Personal information
- Date of birth: 11 November 1970 (age 55)
- Place of birth: Manchester, England
- Positions: Sweeper; midfielder;

Team information
- Current team: Bo Rangers (Head coach)

Senior career*
- Years: Team / Apps / (Gls)
- 1992–1993: Tigres
- 1993–2000: Walsall / 106 / (2)
- 2000: Chester City / 10 / (0)
- 2000–2001: Shrewsbury Town / 8 / (0)
- 2001: Stevenage Borough
- 2001–2006: Margate / 186 / (22)
- 2006–2009: Dover Athletic / 97 / (3)
- 2009–2011: Margate / 3 / (0)

International career
- 2000–2002: Sierra Leone / 7 / (0)

Managerial career
- 2017–2019: Sierra Leone
- 2020–2023: Sierra Leone
- 2023–: Bo Rangers

= John Keister (footballer, born 1970) =

Footballer (born 1970)

John Keister (born 11 November 1970) is a football coach and former professional player. Born in England, he played for the Sierra Leone national team during his career and served as its head coach from 2020 to 2023.

== Career ==
Keister started his career at Sierra Leone side Tigres in 1992 before moving to England in 1993. Since living in England he has played for Walsall, Chester City, Shrewsbury Town, Stevenage Borough, Margate and Dover Athletic where he was captain before returning to previous club Margate on a free transfer in September 2009.

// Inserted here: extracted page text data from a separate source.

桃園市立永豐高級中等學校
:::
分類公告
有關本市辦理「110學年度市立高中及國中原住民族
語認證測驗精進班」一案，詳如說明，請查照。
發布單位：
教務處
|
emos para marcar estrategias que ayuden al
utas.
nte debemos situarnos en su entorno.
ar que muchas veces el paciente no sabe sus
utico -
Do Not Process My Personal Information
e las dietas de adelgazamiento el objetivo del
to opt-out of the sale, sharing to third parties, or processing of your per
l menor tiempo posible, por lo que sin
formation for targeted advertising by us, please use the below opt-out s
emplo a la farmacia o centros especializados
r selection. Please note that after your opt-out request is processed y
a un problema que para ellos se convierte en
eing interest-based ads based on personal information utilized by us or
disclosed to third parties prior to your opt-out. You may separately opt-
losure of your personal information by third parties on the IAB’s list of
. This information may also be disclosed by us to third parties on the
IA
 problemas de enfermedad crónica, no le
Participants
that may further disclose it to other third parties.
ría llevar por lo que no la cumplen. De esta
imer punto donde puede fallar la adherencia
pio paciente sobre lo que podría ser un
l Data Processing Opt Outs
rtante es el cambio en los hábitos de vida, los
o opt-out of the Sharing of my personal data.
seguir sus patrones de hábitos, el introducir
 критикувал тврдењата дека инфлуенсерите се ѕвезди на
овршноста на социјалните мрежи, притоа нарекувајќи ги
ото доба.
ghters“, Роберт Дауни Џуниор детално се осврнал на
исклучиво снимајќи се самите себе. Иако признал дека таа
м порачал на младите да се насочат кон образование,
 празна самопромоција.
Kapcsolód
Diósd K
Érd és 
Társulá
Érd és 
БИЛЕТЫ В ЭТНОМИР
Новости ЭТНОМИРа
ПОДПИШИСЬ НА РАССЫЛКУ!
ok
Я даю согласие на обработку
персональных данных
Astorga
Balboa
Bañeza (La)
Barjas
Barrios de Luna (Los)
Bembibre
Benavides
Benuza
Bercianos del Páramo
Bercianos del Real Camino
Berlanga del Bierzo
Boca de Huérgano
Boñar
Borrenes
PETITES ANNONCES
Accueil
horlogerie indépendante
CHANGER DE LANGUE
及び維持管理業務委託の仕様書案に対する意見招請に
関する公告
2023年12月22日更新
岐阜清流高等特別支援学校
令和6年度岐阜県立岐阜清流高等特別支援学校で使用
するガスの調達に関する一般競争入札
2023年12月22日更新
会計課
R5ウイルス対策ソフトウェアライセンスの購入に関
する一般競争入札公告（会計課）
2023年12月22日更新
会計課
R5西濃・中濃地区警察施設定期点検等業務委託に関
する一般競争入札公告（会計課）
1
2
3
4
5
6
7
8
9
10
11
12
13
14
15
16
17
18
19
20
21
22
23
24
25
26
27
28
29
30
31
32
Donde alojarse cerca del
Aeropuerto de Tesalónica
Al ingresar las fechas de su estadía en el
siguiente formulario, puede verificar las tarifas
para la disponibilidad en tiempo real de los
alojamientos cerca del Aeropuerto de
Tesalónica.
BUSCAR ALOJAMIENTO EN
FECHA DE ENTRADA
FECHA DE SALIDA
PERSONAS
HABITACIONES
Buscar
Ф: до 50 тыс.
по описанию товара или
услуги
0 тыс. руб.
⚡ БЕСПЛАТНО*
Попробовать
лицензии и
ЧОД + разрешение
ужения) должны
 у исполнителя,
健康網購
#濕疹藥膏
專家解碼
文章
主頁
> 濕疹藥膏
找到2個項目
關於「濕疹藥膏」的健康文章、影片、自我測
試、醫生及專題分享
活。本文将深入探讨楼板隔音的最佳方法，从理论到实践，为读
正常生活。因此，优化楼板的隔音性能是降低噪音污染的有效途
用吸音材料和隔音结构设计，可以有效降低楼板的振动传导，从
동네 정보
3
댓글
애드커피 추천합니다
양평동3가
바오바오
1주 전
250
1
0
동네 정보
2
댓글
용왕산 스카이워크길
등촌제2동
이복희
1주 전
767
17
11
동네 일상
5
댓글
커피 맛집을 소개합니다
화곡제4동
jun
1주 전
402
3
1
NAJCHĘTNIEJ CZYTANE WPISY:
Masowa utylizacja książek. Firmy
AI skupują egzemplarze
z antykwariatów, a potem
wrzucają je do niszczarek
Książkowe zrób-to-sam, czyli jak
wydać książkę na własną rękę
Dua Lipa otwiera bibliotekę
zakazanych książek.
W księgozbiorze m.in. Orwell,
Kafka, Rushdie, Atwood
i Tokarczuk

Whilst playing for non-league club Margate he gained two international caps for Sierra Leone. He played in two World Cup qualifying games against Nigeria and Morocco, making him the first player from the club to receive international recognition whilst playing for them.

Keister was player-assistant manager at the club but left in February 2011.

Following a spell at FC Johansen, he was appointed as manager of the Sierra Leone national team in 2017. After leaving the post in 2019, he was reappointed in August 2020.